Some challenges of getting kids to follow school rules apply at any
age. For one thing, kids will break all sorts of rules when they aren’t
being watched by an adult. “That’s kind of the nature of kids,”
O’Connor said. “But I think a lot of schools have plans in place where
they’re going to be monitored really closely.” (Which introduces a
separate issue: Teachers will have to play the role of public-health
enforcer, which could distract from their teaching responsibilities.)
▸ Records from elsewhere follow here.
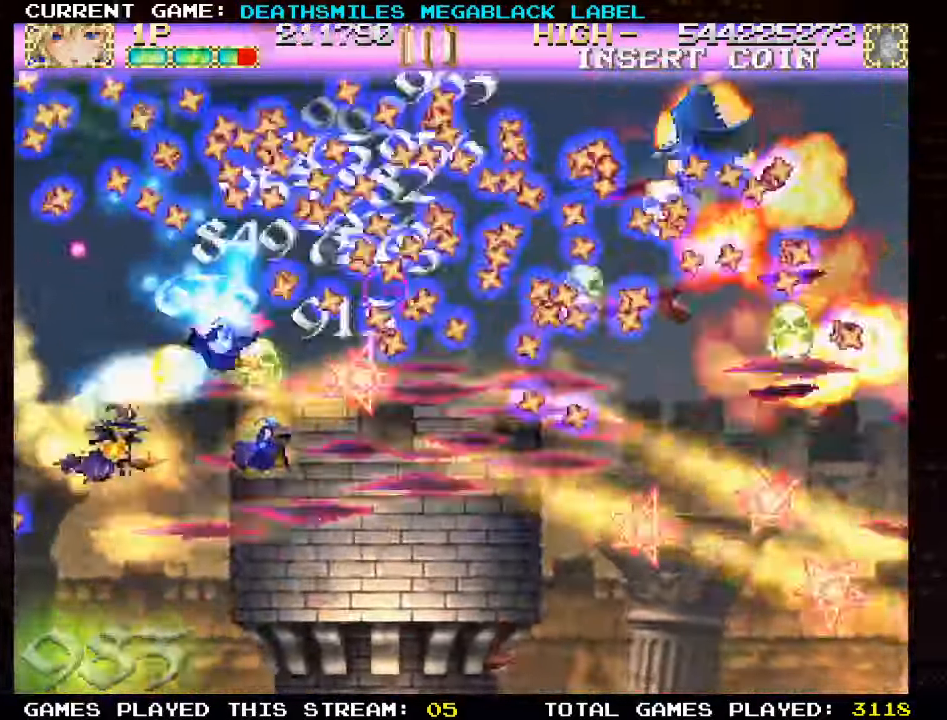
{"dt_ms": 1000, "buttons": ["TRIANGLE"], "left_stick": "center"}
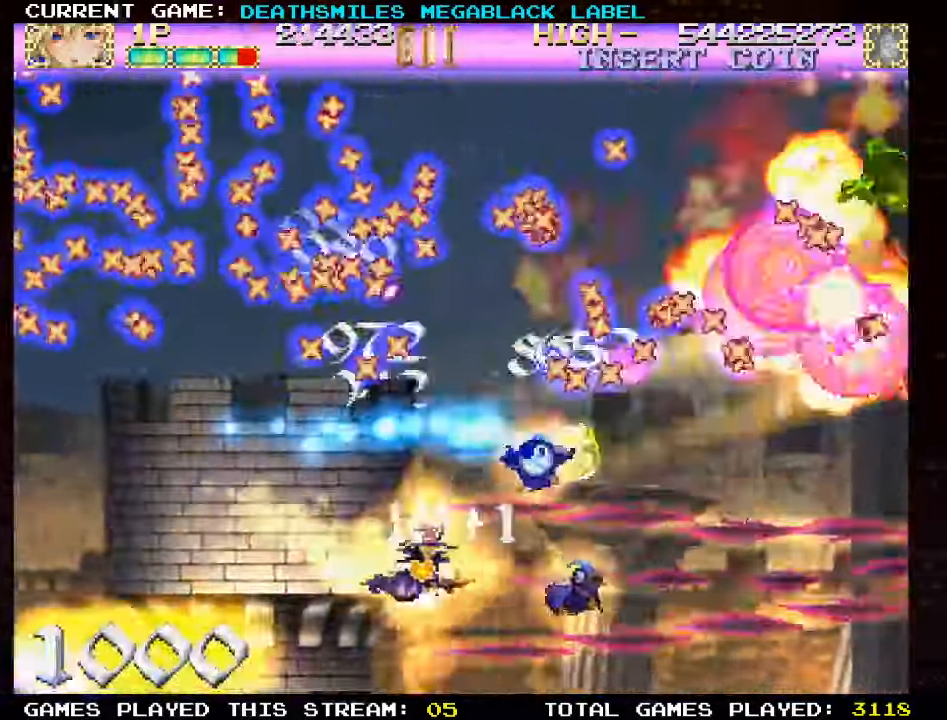
{"dt_ms": 500, "buttons": ["TRIANGLE"], "left_stick": "center", "events": [[67, "left_stick", "up"], [117, "left_stick", "up-left"], [300, "left_stick", "down-left"], [433, "left_stick", "up-left"], [500, "left_stick", "center"]]}
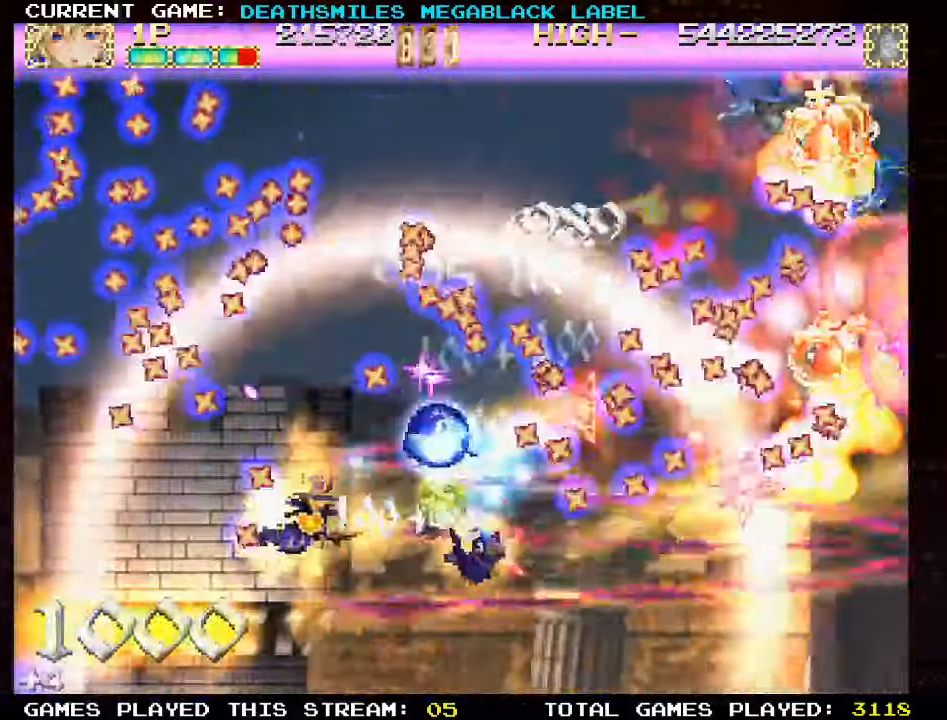
{"dt_ms": 1000, "buttons": ["TRIANGLE"], "left_stick": "up"}
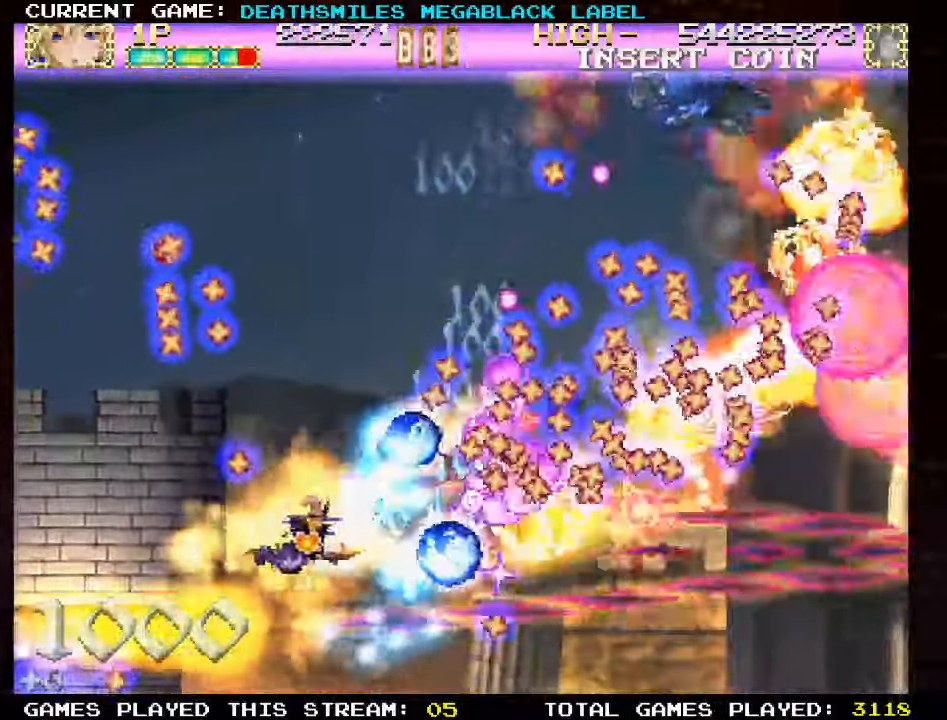
{"dt_ms": 500, "buttons": ["TRIANGLE"], "left_stick": "up-left", "events": [[100, "left_stick", "right"], [167, "left_stick", "center"], [217, "left_stick", "up-left"]]}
Kids will also come back to campuses having had very different pandemic
habits modeled for them at home—the children of people who don’t take
pandemic protocols seriously probably won’t take them seriously either.
In particular, O’Connor is concerned that children who don’t abide by
those protocols will make fun of those who do. In addition to hurting
feelings, that could possibly create pressure for kids to be less
cautious.
Many of the country’s students will diligently adhere to schools’ new
requirements, while many won’t. But before people blame any students or
schools, consider that America’s adults, despite being able to
understand the pandemic better than children, haven’t been great at
following public-health guidance either.